What to produce: Display every line of the records below that contains the word "many".

Supplied records:
☆ ☆ ☆ ☆ ☆ ☆ ☆

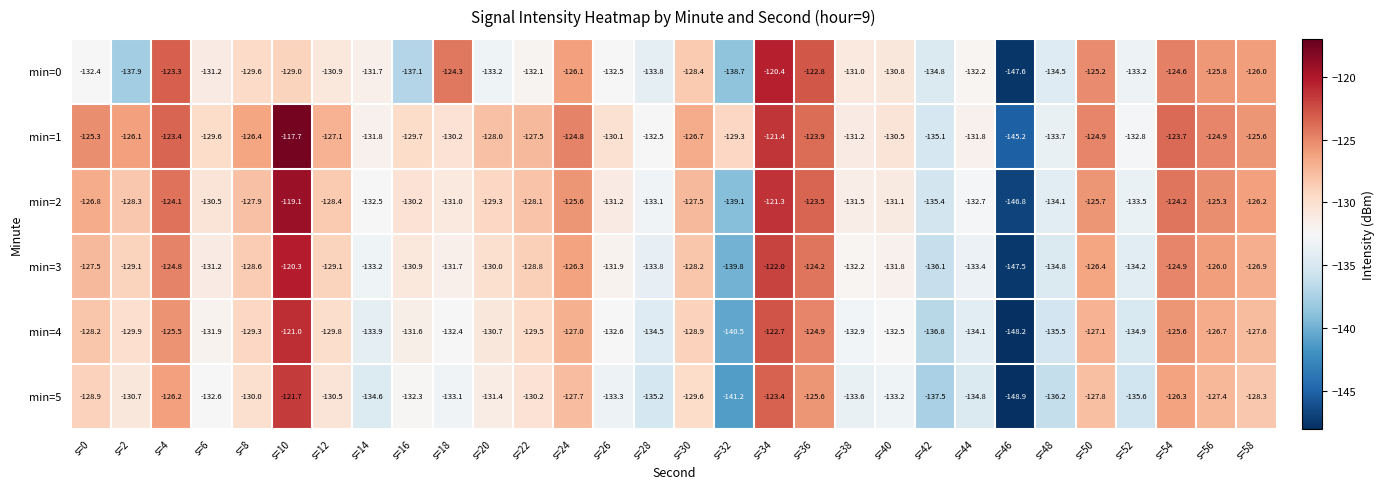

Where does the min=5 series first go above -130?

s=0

☆ ☆ ☆ ☆ ☆ ☆ ☆

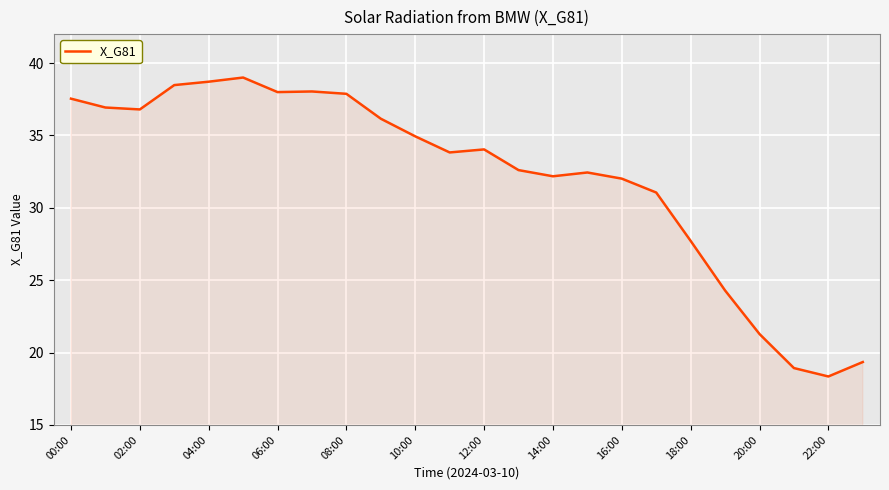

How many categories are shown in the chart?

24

☆ ☆ ☆ ☆ ☆ ☆ ☆

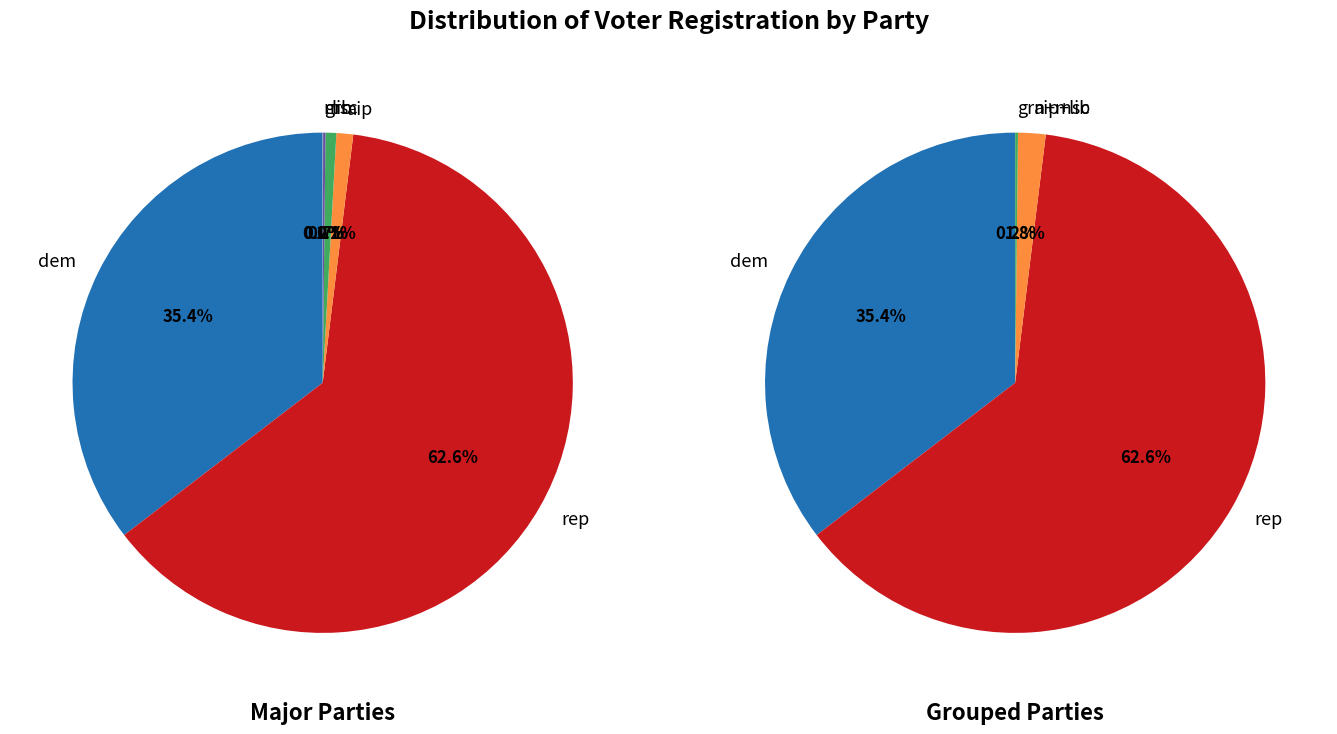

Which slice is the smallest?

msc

☆ ☆ ☆ ☆ ☆ ☆ ☆

Exercise solution:
How many categories are shown in the chart?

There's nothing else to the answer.